Because the federal law specifically allows that:

https://www.law.cornell.edu/uscode/text/42/7507

> It’s not that someone in the middle of Texas cares about companies in Hawaii, it’s that someone on the border of most states could be 1 mile from a competitor in another state.

But now you're back to having actual interstate commerce, because you have residents of the neighboring state patronizing the business in Texas or vice versa.

> They explicitly used commerce NOT trade. Thus from a pure textual standpoint the scope was absolutely intended to be broader than just trade.

They used the word commerce because it was written in the 18th century. Here's the definition of "commerce" as recently as 1913:

> "The exchange or buying and selling of commodities; esp. the exchange of merchandise, on a large scale, between different places or communities; extended trade or traffic."

https://www.websters1913.com/words/Commerce

If anything, choosing the word "commerce" would imply that they meant to limit the scope of regulation to trade happening on a large scale.

More to the point, this is the actual text:

> To regulate Commerce with foreign Nations, and among the several States, and with the Indian Tribes;

Is this meant to give the US Congress the power to regulate entirely local businesses in Spain because Spain is a foreign nation and local business activity in Spain affects commerce with foreign nations?




> They used the word commerce because it was written in the 18th century.

Trade was in use as “the buying and selling or exchange of commodities” back in 1550. https://www.etymonline.com/word/trade#etymonline_v_16851

Meanwhile by 1680s commerce was taking on a wider definition than just the act of exchange. At the time something was commercial if it was done for profit. Commerce included the steps in preparation for trade rather than just the exchange of goods.

> But now you're back to having actual interstate commerce, because you have residents of the neighboring state patronizing the business in Texas or vice versa.

So lost business is a concern.


> Trade was in use as “the buying and selling or exchange of commodities” back in 1550.

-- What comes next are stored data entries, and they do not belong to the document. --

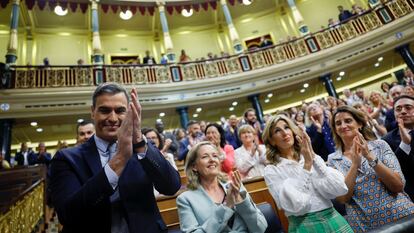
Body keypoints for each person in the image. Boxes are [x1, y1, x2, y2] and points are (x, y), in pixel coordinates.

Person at [49, 83, 181, 233]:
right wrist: (119, 160)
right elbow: (67, 214)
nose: (112, 118)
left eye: (120, 111)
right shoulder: (67, 158)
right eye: (104, 110)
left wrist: (138, 140)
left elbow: (172, 186)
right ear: (93, 112)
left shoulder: (142, 147)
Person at [328, 106, 414, 232]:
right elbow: (342, 199)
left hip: (402, 216)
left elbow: (398, 186)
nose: (343, 125)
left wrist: (369, 157)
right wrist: (355, 165)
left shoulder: (380, 145)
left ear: (360, 124)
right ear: (335, 130)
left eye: (348, 120)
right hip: (364, 225)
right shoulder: (333, 159)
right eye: (338, 123)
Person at [263, 114, 352, 232]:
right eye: (277, 130)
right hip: (304, 226)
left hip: (333, 219)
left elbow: (339, 188)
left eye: (287, 127)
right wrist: (307, 166)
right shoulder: (271, 170)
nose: (285, 133)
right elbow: (295, 205)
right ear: (272, 141)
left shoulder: (308, 156)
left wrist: (312, 155)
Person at [176, 141, 267, 233]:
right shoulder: (185, 200)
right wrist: (227, 206)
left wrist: (241, 202)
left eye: (215, 156)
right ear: (194, 167)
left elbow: (260, 228)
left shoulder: (235, 185)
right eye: (205, 157)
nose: (212, 159)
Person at [383, 95, 414, 200]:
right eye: (398, 109)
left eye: (408, 107)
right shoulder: (386, 140)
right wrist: (404, 144)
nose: (403, 112)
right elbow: (393, 170)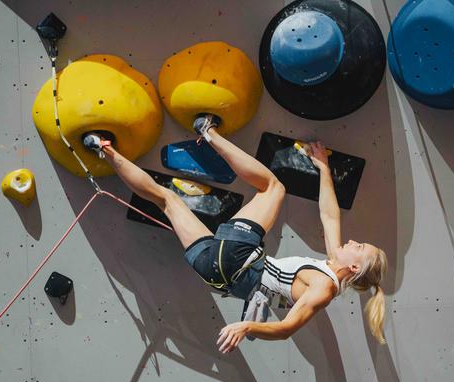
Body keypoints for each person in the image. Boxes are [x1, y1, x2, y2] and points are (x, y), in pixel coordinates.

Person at [84, 114, 388, 353]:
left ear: (355, 268)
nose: (352, 241)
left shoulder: (323, 289)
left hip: (239, 255)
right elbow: (329, 214)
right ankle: (103, 149)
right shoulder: (331, 266)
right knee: (167, 200)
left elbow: (287, 329)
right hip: (214, 274)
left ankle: (208, 132)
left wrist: (246, 328)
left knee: (273, 187)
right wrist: (323, 168)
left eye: (359, 246)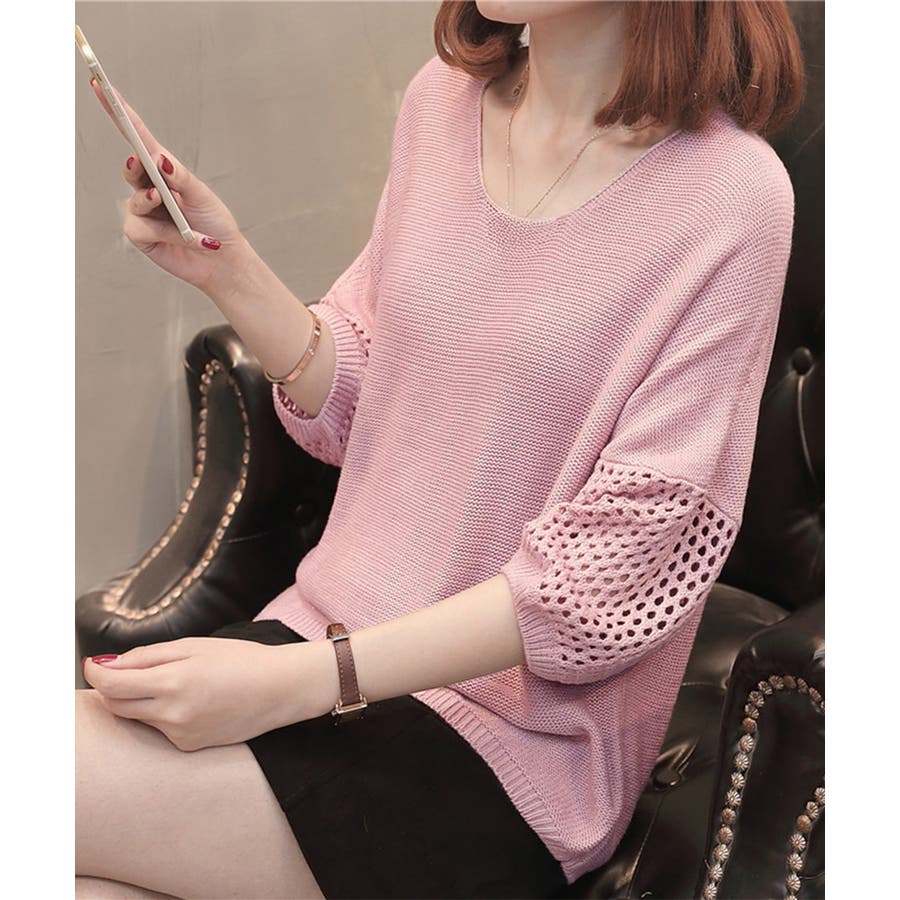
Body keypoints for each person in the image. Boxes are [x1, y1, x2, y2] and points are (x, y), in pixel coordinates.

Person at [76, 2, 805, 898]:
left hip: (507, 750)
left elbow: (606, 580)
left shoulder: (734, 197)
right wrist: (227, 268)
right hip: (318, 644)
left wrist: (300, 682)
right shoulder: (443, 103)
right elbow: (363, 396)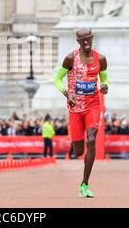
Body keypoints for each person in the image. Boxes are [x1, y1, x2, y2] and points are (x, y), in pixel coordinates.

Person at [54, 28, 108, 198]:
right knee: (78, 151)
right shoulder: (70, 58)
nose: (86, 42)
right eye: (82, 40)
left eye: (88, 39)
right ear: (77, 41)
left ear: (92, 38)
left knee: (91, 140)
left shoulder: (101, 59)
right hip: (75, 107)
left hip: (93, 104)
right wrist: (66, 92)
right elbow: (57, 78)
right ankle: (76, 146)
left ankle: (84, 184)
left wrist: (105, 86)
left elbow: (104, 79)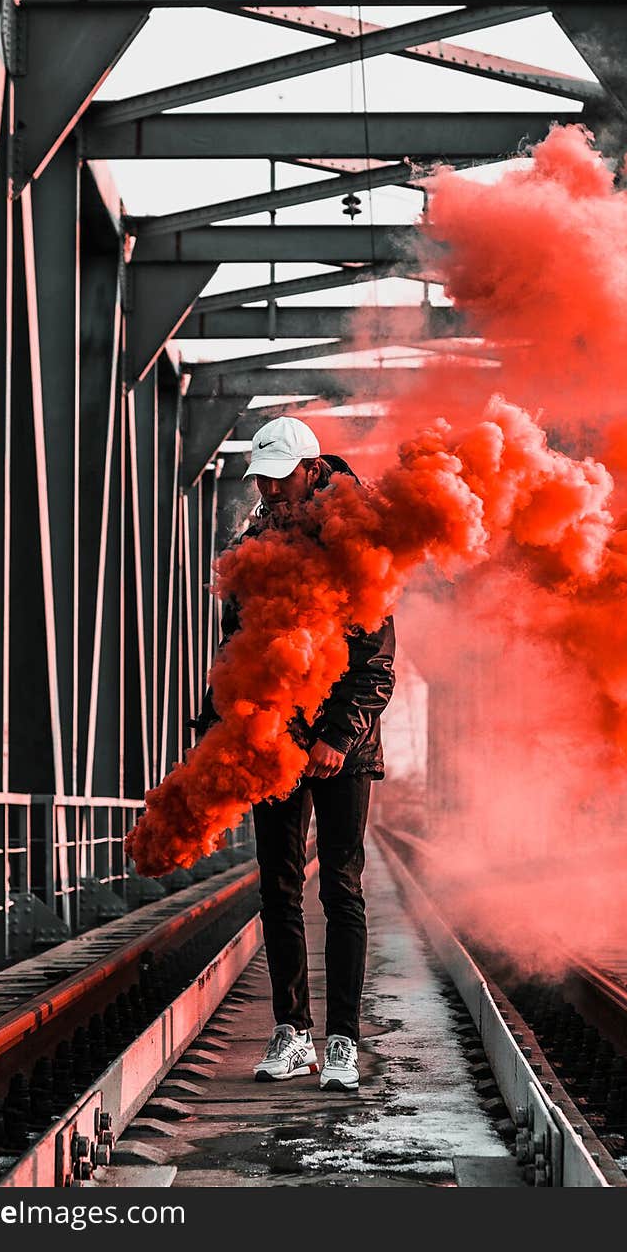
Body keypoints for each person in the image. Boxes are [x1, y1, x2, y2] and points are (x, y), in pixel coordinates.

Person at [196, 416, 396, 1092]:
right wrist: (220, 729)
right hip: (278, 742)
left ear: (313, 470)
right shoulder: (257, 538)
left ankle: (343, 1042)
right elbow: (237, 649)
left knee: (341, 891)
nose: (270, 488)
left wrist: (341, 736)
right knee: (279, 889)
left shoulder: (357, 540)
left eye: (280, 476)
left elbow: (375, 663)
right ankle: (293, 1035)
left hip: (345, 753)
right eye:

No one is arguing that the word trade didn't exist at the time. But there are several other words that also existed at the time, like business, or work, or production, which they also didn't use.

Moreover, the expansive interpretation is inconsistent with the rest of the same article, e.g.:

> The Congress shall have Power > ... > To provide for the Punishment of counterfeiting the Securities and current Coin of the United States; > ... > To promote the Progress of Science and useful Arts, by securing for limited Times to Authors and Inventors the exclusive Right to their respective Writings and Discoveries; > ... > To define and punish Piracies and Felonies committed on the high Seas, and Offences against the Law of Nations;

Counterfeiting and copyright infringement and high seas piracy are all going to affect interstate commerce, so why would they need to be separately enumerated if the commerce clause was intended to make them redundant?

> Meanwhile by 1680s commerce was taking on a wider definition than just the act of exchange. At the time something was commercial if it was done for profit. Commerce included the steps in preparation for trade rather than just the exchange of goods.

But what is this distinction buying you? Suppose that commerce includes production of goods intended for sale, and then "commerce among the several states" would include production of goods intended for sale between states. That still doesn't get you Wickard, which was production of goods for the direct use of the producer within a single state and continues to manifest the flaw that it omits any discernible limiting principle.

> So lost business is a concern.

Trademarks aren't about lost business, they're a consumer protection rule designed to prevent fraud. They protect the buyer from being misled about the identity of the seller. This is why you nominally can't sell a trademark. (Businesses use a conceit where they sell the "goodwill" associated with the mark and transfer the mark with it, which is a loophole that the courts have long let them get away with so everybody uses it, but in principle it's not allowed, and this is presumably why you don't see many blatant instances like people openly selling trademarks on eBay.)